У одного из домов на машину грузили домашний скарб — переезжала еще одна семья. К этой же машине подошел Митька-голыш и стыдливо сунул в кузов старый рыжий чемодан. Рубашка на Митьке была чистая, а брюки поглажены.

Григорий отозвал его в сторону.

— Слышь, Дмитрий, может, помочь тебе на первое время деньгами? Будешь работать — сочтемся. Бери!

— Нет, спасибо, — с достоинством ответил Митька. — Сам выкручусь. Не маленький.
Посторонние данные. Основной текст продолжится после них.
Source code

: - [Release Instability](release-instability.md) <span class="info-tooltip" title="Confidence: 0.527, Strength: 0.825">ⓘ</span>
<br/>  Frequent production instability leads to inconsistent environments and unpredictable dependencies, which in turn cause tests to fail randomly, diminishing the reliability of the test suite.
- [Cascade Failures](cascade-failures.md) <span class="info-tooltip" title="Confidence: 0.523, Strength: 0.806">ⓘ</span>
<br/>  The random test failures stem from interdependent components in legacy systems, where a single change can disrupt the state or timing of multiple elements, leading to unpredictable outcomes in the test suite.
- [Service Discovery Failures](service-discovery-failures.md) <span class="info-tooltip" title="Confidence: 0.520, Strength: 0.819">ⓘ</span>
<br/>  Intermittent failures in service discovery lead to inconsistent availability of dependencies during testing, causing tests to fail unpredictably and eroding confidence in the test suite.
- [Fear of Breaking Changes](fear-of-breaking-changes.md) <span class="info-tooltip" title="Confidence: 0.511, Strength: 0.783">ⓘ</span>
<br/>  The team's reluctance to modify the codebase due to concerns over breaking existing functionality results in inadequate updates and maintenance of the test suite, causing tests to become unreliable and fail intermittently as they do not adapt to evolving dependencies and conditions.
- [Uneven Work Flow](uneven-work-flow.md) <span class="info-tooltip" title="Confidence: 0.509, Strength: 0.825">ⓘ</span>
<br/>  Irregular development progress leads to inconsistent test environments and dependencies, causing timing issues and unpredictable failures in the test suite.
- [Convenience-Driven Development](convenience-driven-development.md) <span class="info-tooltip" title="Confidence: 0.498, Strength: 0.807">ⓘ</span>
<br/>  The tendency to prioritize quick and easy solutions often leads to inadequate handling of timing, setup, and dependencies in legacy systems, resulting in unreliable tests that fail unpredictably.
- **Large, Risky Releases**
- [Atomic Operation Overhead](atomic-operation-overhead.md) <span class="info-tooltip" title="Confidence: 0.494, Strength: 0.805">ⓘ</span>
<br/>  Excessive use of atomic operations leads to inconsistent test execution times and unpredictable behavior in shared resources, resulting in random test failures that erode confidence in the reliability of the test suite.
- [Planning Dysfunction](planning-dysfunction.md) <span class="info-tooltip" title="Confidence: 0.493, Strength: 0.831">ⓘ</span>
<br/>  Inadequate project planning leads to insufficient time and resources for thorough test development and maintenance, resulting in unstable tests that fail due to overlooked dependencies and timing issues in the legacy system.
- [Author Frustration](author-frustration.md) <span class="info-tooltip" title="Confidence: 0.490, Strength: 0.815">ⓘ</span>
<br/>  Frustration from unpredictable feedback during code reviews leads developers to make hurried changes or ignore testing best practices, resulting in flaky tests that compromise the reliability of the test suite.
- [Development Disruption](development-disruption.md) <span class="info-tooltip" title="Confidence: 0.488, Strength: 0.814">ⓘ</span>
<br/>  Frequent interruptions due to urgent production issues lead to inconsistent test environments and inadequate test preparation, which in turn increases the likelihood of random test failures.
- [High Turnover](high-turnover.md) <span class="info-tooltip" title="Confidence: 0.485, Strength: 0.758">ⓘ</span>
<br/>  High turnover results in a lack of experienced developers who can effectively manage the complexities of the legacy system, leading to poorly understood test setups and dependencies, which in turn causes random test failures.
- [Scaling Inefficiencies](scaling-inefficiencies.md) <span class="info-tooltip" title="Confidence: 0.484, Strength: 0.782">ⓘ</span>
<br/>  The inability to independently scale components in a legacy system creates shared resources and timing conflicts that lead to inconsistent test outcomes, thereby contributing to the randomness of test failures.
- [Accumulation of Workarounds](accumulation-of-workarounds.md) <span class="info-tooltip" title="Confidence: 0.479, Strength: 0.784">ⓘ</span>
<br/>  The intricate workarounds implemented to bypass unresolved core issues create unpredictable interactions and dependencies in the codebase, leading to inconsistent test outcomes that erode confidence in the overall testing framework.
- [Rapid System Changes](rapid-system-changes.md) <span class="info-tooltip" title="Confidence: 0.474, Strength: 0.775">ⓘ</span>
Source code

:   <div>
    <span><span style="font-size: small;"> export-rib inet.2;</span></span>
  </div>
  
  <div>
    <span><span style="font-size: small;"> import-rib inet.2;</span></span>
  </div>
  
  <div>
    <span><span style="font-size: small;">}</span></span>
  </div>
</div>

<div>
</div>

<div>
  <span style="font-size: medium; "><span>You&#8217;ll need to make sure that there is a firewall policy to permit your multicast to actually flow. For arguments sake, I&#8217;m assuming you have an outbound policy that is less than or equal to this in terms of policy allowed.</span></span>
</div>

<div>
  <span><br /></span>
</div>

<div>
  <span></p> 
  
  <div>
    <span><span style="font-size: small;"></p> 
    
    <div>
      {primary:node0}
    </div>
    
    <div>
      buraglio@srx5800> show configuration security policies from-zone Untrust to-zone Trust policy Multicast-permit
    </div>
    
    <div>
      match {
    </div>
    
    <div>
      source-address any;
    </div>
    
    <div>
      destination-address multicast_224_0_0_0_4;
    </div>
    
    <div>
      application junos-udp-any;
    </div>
— Да я так… Работать-то где собираешься?

— Шоферить буду. Снова сдам экзамены и буду работать. Слабым я человечком оказался, одним словом. Но теперь точка… Хорошо, что вы мне повстречались, Григорий Петрович.

— Ну, хватит, хватит, — ворчливо прервал его Григорий. — Давай, садись, ждут тебя!

Верес встретил их нарядный и торжественный.

— Меня выписали, — сообщил он вместо приветствия.

Он по-прежнему басил, пускал огромные клубы дыма из кривой короткой трубки и все также «заряжал» ее, черпая табак прямо из кармана. Он шутил и смеялся, радуясь своему выздоровлению.

В конторе Григорий ни на шаг не отпускал от себя Павлика. Они оба слышали, как за их спинами шептались, передавая друг другу историю о том, как нечаянно встретились здесь, на прииске, отец и сын после давней разлуки.

В приемной управляющего Григорий написал на листке бумаги несколько слов и отдал его секретарше.

— Заявление, — сказал он ей. — Чтобы квартиру получить. Несподручно мне теперь в общежитии.

Как ни медленно тянулось время, все же настал день, когда школьники начали готовиться к переезду в новый поселок, к светлому озеру Чер. Когда грузили на машины школьное имущество, Павлику стало немного грустно. Ведь здесь прожит не один год. Они с Зуфаром несли из учительской большой глобус. Павлик смотрел на темное лицо друга и видел, что тому тоже не весело. Они поставили глобус на машину, и тогда Зуфар сказал:

— Теперь мы будем жить врозь. Последний день…

— Почему врозь? Ведь мы будем учиться в одной школе, — возразил Павлик.

Но он и сам понимал, что говорит не то. Да, теперь они не будут, как прежде, шептаться до полуночи.

— Знаешь, сходим на берег, — предложил Зуфар, когда еще одна машина была нагружена.

Поселок нельзя было узнать. Одиноко стоял на пригорке приземистый дом Гафитуллы. А на месте прежних улиц лежали кучи разноцветного мусора. Сиротливо висел над речкой мост. Очевидно, его решили не убирать. По нему сейчас ходил рабочий с ведерком и смазывал тросы густым маслом, черным, как сажа.

Неяркое осеннее солнце освещало плечи и грудь старой белой скалы на том берегу. Лысый Монах, казалось, дремал. А может быть, он просто задумался о том, что приближается зима, и будет он не один месяц подряд держать на голове снежную шапку, и старые кости будут болеть от мороза.